MS 931: McCormick-Apokalpyse (1600-1650)

Die McCormick-Apokalypse bringt einen Apokalypse-Kommentar des Bischofs von Alexandrien, Maximos (gest. 282), an den ein Kommentar aus der Feder der Exegeten Andreas und Arethas angebunden wurde. Er entstand in gewöhnlichem Griechisch in der ersten Hälfte des 17. Jahrhunderts in Nordgriechenland oder auf dem Balkan, wo trotz der Präsenz der Osmanen die orthodoxe Kirche existieren konnte. Ihren Namen erhielt er von der Millionärin Elizabeth Day McCormick (1874-1957), die um 1932 das Manuskript angeblich von einem unbekannten Händler in Paris erwarb, in die USA brachte und es 1937 der Universität von Chicago schenkte. Heute ist die Pretiose ein Glanzstück der Goodspeed-Manuskriptsammlung der Universität, einst unter der Signatur MS Grk. 37, jetzt MS 931.
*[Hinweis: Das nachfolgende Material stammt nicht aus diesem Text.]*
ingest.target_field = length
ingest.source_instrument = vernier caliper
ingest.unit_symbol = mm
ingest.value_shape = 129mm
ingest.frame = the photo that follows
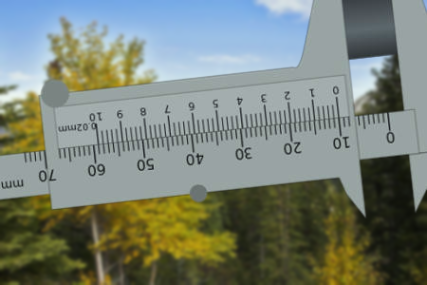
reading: 10.0mm
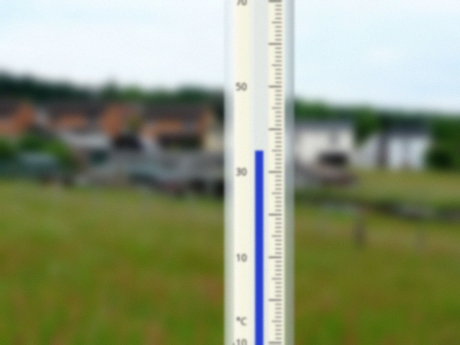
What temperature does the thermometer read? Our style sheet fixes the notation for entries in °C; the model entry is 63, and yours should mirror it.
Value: 35
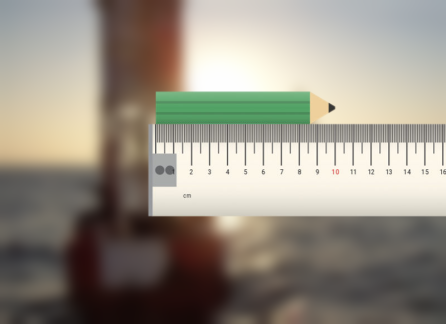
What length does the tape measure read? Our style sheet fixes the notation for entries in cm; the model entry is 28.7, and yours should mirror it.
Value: 10
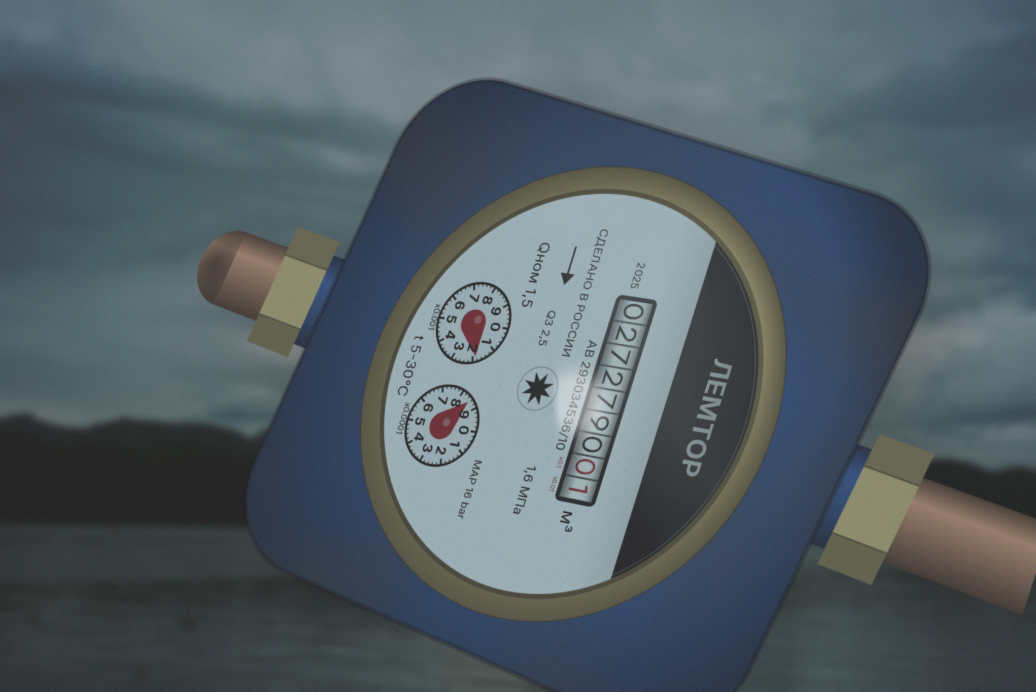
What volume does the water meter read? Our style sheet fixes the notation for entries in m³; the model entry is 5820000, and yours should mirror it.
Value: 272790.0118
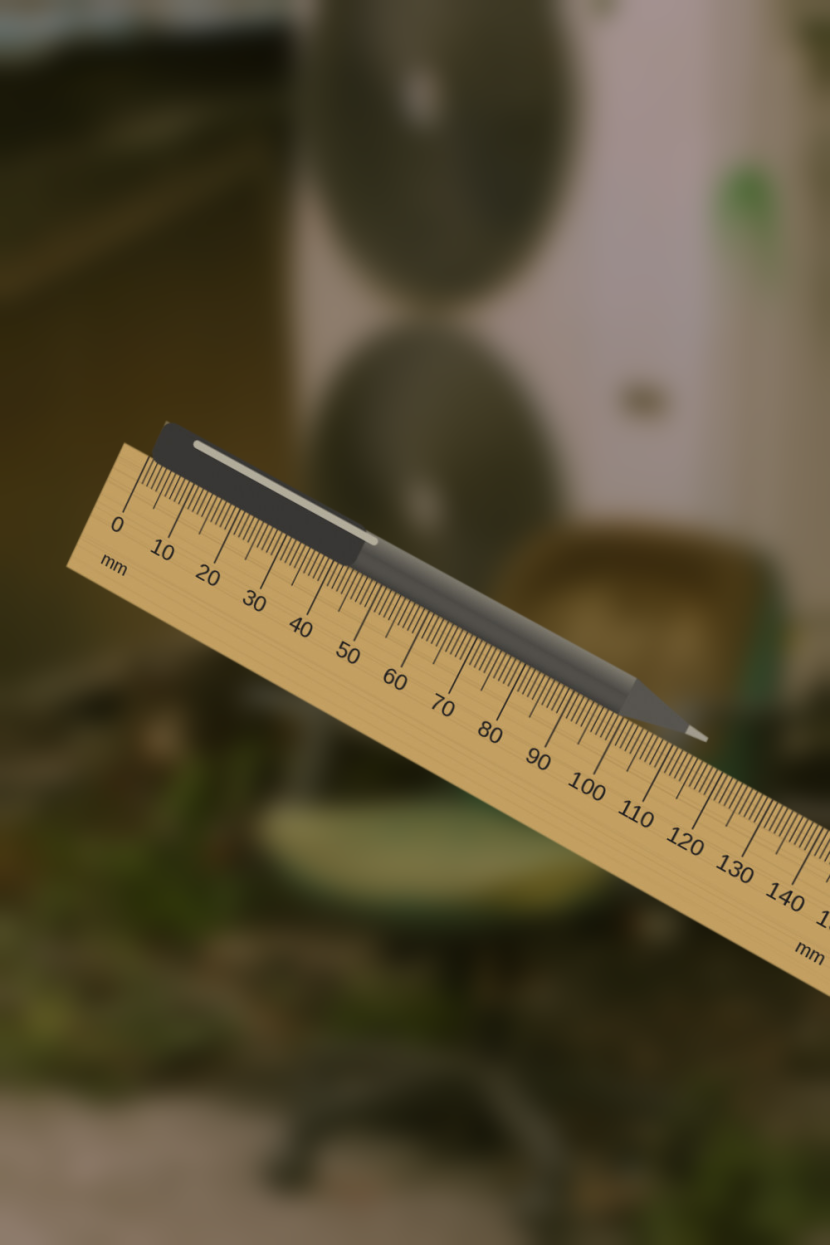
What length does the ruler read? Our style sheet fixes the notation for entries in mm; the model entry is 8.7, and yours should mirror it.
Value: 115
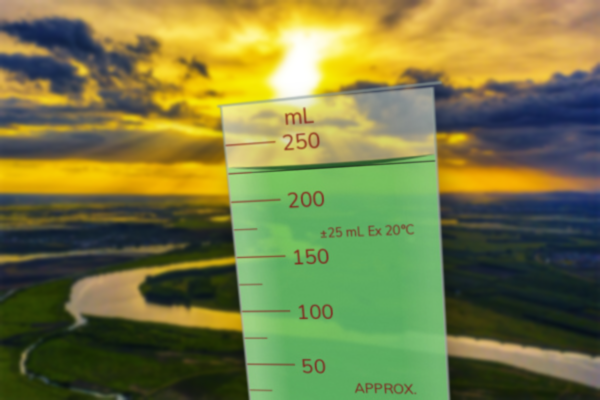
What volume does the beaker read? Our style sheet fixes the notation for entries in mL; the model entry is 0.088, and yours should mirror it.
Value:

Fol. 35v bringt ein Weltgericht. Christus als Richter ist von Heiligen umgeben. Es ist nicht sofort zu erkennen, dass sich unten auch eine Stadtmauer eingeschoben hat, da diese die gleiche graue Marmorfarbe wie die Heiligen hat, unterbrochen durch wenige Goldapplikationen, wie etwa die zwei Torflügel der Himmelspforte. Der obere Bildteil steht mit dem unteren im erzählerischen Kontakt: Oben wird das Buch des Lebens aufgeschlagen, unten kniet ein armer Sünder mit einem Sündenregister. Die Entscheidung wird positiv ausfallen, die Flügel der Pforte stehen offen, und auch der Engel an der linken Seite vor dem Abendmahlstisch macht eine einladende Geste.

 

Eine weitere Miniatur auf fol. 173r könnte man auf den ersten Blick für ein karolingisches oder ottonisches Werk halten. Einzigartig für eine Jerusalemsdarstellung ist das Einknicken der beiden Seitenwände, die dem Werk zusätzlich etwas Expressionistisches verleihen. Entgegen dem Wortlaut der Apokalypse konnte sich der orthodoxe Illustrator mit der Abwesenheit des Tempels nicht abfinden und besetzt das Zentrum mit einem Sakralbau auf fünf Säulen. Weitere Säulen – gotische Anklänge sind hier unverkennbar – sieht man bei drei der offenen Tore im Vordergrund. Außerhalb der Stadt erscheint dem Johannes ein Engel mit langen, schwarzen Haaren und in eine zeitgenössische Kasel gekleidet, der in seiner rechten Hand einen langen Bambusstab zum Vermessen der Stadt hält.

Kenneth W. Clark: A descriptive catalogue of Greek New Testament manuscripts in America, Chicago 1937.
Harold R. Willoughby, Ernest Cadman Colwell: The Elizabeth Day McCormick Apocalypse, Chicago 1940.
Gary Vikan (Hrsg.): Illuminated Greek manuscripts from American collections. An exhibition in honor of Kurt Weitzmann, Princeton 1973.
New Testament manuscript traditions. An exhibition based on the Edgar J. Goodspeed collection of the University of Chicago Library, the Joseph Regenstein Library, January-March, 1973, Chicago 1973.